The Wildcat maritime attack variant helicopters will join Portsmouth-based ships when they replace the Lynx Mark 8 from 2015.

IN FLIGHT The Wildcat helicopter

IN FLIGHT The Wildcat helicopter

Wildcats have a more powerful engine, which means they can be flown in extreme conditions.

When in service, the helicopters will join HMS Illustrious and the future carrier HMS Queen Elizabeth.

They can also be flown from frigates and destroyers as needed.

Admiral Sir Mark Stanhope, the Royal Navy’s Chief of Naval Staff, said: ‘As a ship-borne helicopter, Wildcat will provide commanders with a flexible attack capability which can be deployed to tackle a range of threats at sea and from the sea.
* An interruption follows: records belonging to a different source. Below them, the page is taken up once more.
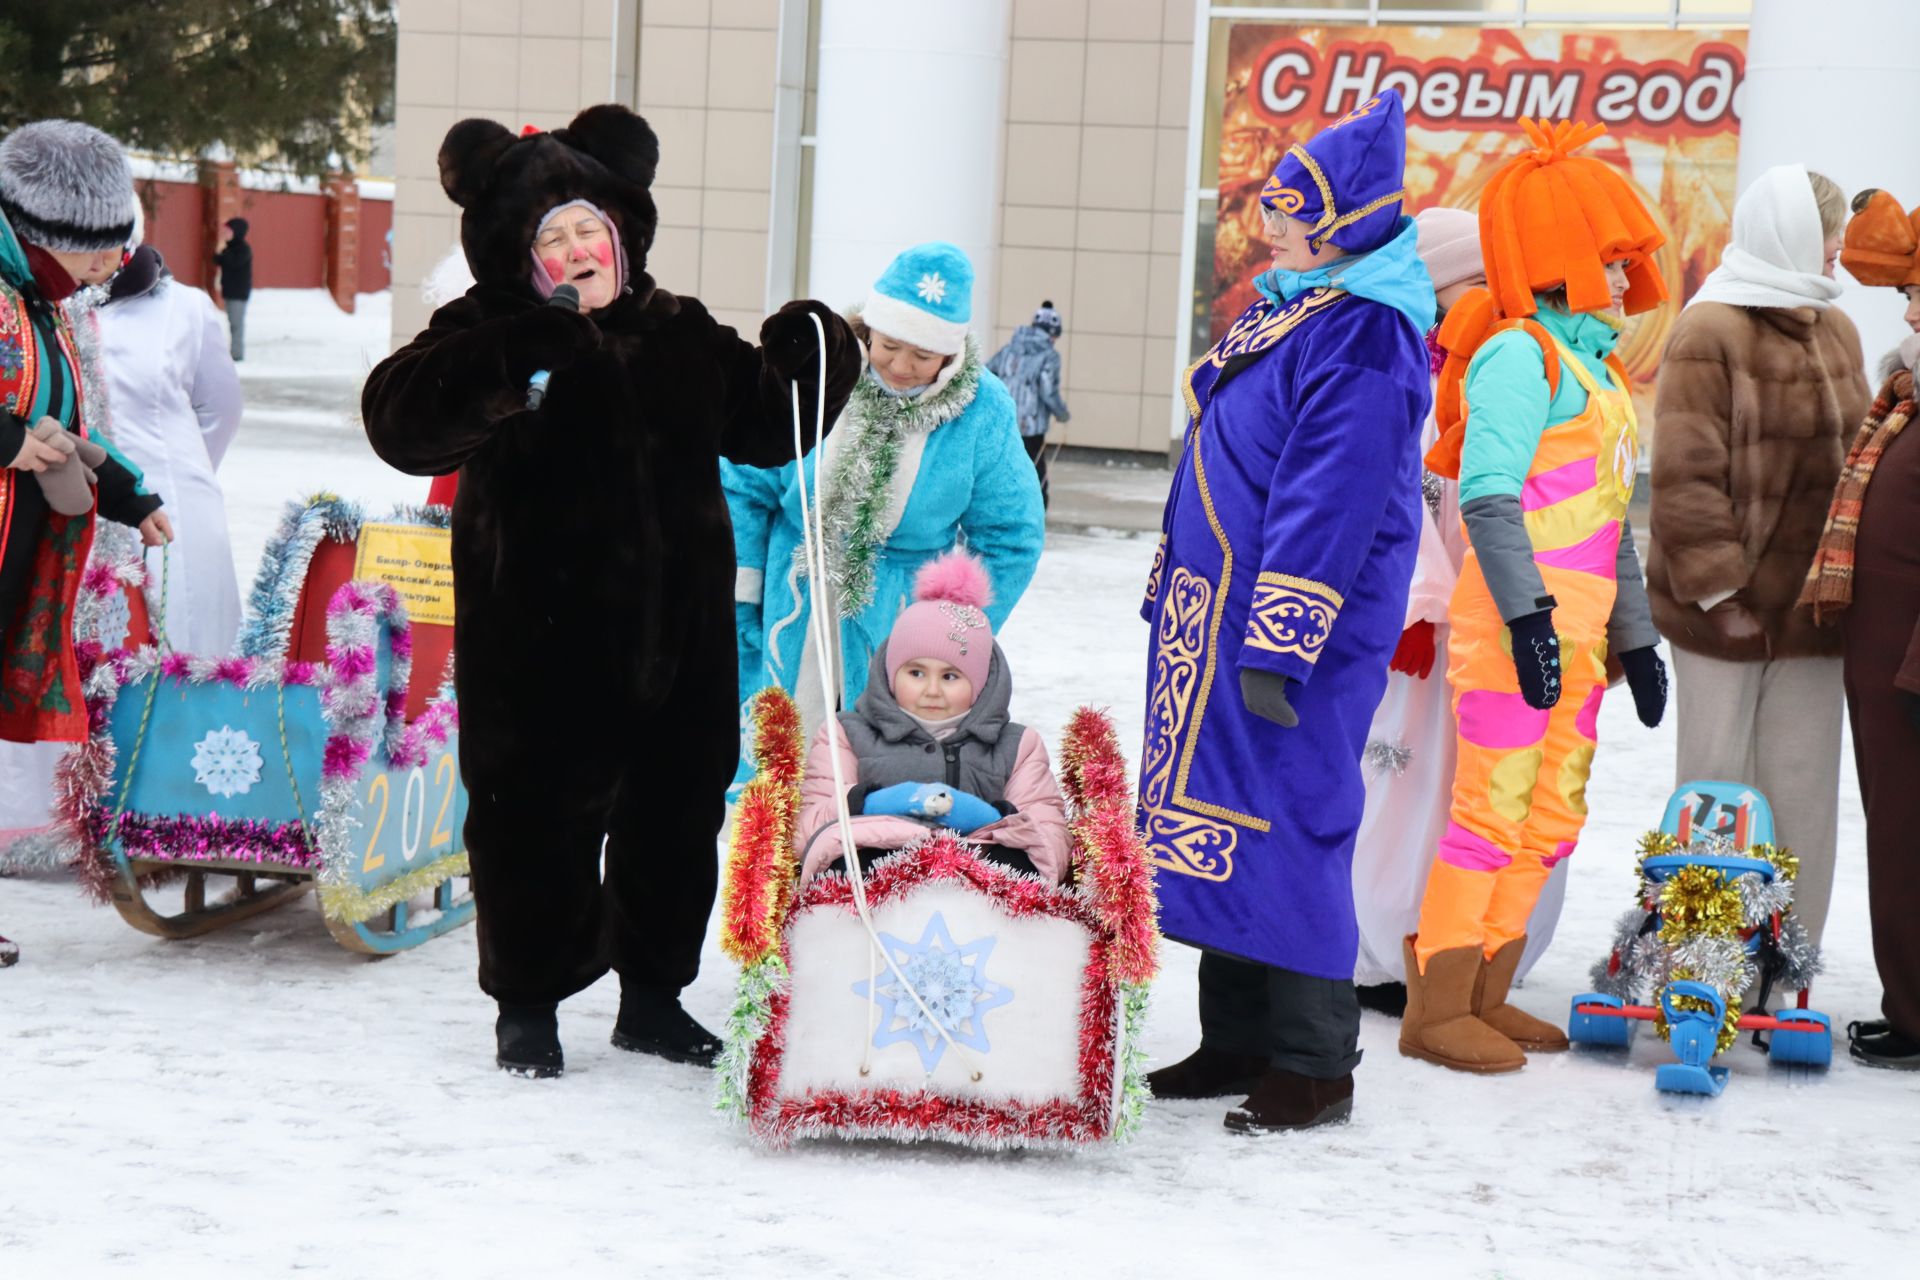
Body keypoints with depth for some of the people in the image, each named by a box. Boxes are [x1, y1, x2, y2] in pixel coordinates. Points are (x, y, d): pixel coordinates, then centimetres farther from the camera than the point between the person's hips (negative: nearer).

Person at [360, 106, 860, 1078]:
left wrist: (809, 364, 3)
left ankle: (654, 994, 28)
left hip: (677, 632, 5)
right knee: (536, 818, 1)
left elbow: (767, 427, 23)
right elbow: (401, 421, -24)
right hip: (541, 643, -5)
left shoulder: (682, 335, 11)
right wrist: (515, 358, -36)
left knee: (678, 814, 12)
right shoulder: (489, 338, -6)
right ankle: (528, 1003, 18)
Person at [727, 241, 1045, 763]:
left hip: (899, 625, -1)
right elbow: (744, 488, 3)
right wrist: (738, 597, 2)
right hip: (789, 618, 1)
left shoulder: (982, 412, -8)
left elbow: (1009, 540, 1)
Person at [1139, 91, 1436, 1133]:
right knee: (1216, 811, 13)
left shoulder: (1363, 337, -16)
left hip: (1297, 620, -10)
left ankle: (1314, 1064, 4)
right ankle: (1236, 1039, 24)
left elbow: (1331, 501, -22)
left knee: (1285, 820, -6)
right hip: (1212, 615, 10)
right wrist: (1176, 601, 24)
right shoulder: (1276, 310, 15)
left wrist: (1280, 646, -25)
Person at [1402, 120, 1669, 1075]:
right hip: (1518, 620, -10)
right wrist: (1528, 611, -25)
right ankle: (1435, 1008, 0)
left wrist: (1634, 635, 23)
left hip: (1577, 621, 10)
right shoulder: (1520, 353, -10)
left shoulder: (1596, 364, 19)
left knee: (1552, 815, 11)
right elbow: (1487, 494, -19)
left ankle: (1485, 996, 20)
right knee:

‘With state of the art sensors, equipment and weapons, it will be an outstanding asset that will maintain naval units at the cutting edge of worldwide maritime operations.’

Wildcats will carry Sting Ray torpedoes, a door-mounted heavy machine gun and variants of the Anti-Surface Guided Weapon Missiles.

The helicopters will be used in anti-surface warfare, force protection and counter-piracy.

It will also be able to carry out an anti-submarine role.

The Royal Navy will receive 28 of the helicopters.